ずるいよ。ギュッてされたら、何も言えなくなっちゃう。
「頼むから泣かないでくれ」
「……ぐすっ、泣いてないわぁ」
「そのままでいられると、どうしたらいいかわからなくなる」
「……押し倒せば?」
「……それがどういう意味かわかってるか?」
「知ってるもん。ロベリーが教えてくれたから」
「なるほど。つまり、その格好も含めて吹きこんだのはアイツか」
「望んだのはワタシだから、ロベリーは悪くないわ」
「それにしたってその格好は目のやり場がだなぁ……。とりあえず一回着替えてこないか?」
「着替えたらココに残ってくれる?」
「そのつもりはないってわけか……」
また困らせてしまったけど、ここで引けないわ。
思いつく限りの手を使って引きとめてみせるんだから。
「グラッドはワタシのこと嫌い? 嫌いだからココに居たくないの?」
「そういうわけじゃないぞ」
「じゃあなんで? なんで行こうとするの?」
「……」
「旅は大変な事が多いわ。お兄様としたことあるからわかるの。人間は……基本的にワタシ達のような存在を受け入れないわ」
種族が違うから。
得体がしれないから。
怖いから。
そんな理由で、ひどい目に遭ったのは一度や二度じゃない。
その考えを変えるためにお兄様は活動している。この土地の吸血鬼と人間がそれなりに友好的になれたのがその成果。
でもそれは、この辺りだけの話。
少し遠くに離れれば、たちまち以前のまま。
グラッドが旅をするのはそういうところ。
「ココは安全なの。

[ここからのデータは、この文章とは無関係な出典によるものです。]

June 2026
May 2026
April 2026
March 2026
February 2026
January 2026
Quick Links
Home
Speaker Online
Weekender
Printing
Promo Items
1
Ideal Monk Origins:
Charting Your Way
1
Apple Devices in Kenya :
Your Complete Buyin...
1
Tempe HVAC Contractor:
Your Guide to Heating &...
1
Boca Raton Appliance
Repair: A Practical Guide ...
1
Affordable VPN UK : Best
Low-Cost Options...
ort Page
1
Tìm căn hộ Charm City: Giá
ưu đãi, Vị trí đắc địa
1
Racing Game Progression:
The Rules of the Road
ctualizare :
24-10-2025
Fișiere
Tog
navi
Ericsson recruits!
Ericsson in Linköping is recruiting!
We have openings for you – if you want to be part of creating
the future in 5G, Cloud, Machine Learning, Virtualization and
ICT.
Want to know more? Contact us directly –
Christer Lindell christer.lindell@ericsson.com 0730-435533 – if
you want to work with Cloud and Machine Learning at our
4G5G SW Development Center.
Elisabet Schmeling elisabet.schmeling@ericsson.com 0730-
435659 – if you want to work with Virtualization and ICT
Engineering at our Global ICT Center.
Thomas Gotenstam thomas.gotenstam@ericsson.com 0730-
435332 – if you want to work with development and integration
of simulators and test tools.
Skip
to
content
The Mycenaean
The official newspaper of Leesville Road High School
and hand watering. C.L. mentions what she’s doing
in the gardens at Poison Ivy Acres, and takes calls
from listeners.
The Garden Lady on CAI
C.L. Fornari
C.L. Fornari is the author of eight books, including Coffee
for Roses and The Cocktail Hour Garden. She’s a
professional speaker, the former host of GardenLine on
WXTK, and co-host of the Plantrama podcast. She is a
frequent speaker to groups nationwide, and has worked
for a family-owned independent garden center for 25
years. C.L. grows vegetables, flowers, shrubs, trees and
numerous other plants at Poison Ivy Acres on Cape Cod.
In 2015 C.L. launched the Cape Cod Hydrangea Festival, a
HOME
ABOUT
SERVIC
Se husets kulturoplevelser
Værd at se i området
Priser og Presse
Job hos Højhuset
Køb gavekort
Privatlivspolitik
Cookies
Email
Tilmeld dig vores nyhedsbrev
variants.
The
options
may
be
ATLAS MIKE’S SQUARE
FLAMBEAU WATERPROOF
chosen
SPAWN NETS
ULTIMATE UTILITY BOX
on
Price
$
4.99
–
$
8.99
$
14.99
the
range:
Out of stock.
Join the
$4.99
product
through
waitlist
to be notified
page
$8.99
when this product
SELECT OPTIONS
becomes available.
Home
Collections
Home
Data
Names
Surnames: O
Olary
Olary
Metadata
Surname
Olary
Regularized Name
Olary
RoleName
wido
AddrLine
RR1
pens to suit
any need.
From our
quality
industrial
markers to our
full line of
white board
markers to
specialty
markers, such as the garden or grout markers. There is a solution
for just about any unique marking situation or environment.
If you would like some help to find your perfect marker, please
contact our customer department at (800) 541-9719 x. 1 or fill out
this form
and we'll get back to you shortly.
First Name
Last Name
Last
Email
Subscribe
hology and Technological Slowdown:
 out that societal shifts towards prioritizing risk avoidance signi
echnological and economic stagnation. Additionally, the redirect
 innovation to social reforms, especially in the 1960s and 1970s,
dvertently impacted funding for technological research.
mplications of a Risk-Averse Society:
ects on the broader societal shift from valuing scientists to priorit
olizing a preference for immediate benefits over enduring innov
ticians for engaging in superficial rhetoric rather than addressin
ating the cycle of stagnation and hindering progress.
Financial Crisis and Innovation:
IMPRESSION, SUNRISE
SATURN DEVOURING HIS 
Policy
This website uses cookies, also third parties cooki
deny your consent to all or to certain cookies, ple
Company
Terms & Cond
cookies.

決してグラッドに辛い想いはさせないはずよ」
「……そうかもな」
「でしょ!? だから――」
「でもな、ココに残ったら……呪いは解けない」
「っ! そうかもしれないけどッ、そもそも呪いが解ける方法があるかだって!!」
あっ、とワタシは口をつぐんだ。
その言葉は、誰かが軽々しく口にしてはならないって知ってたはずなのに……。
「ごめんなさい……」
「ルビィは間違ってないさ。むしろそう考えるのが普通だろうし、オレ自身そう思うことだってある」
「だったら……」
「それでも探すんだ。オレがそうしようと決めたんだ」
ハッキリと彼は告げた。
どうあっても変わらない意志の強さが、そこにあった。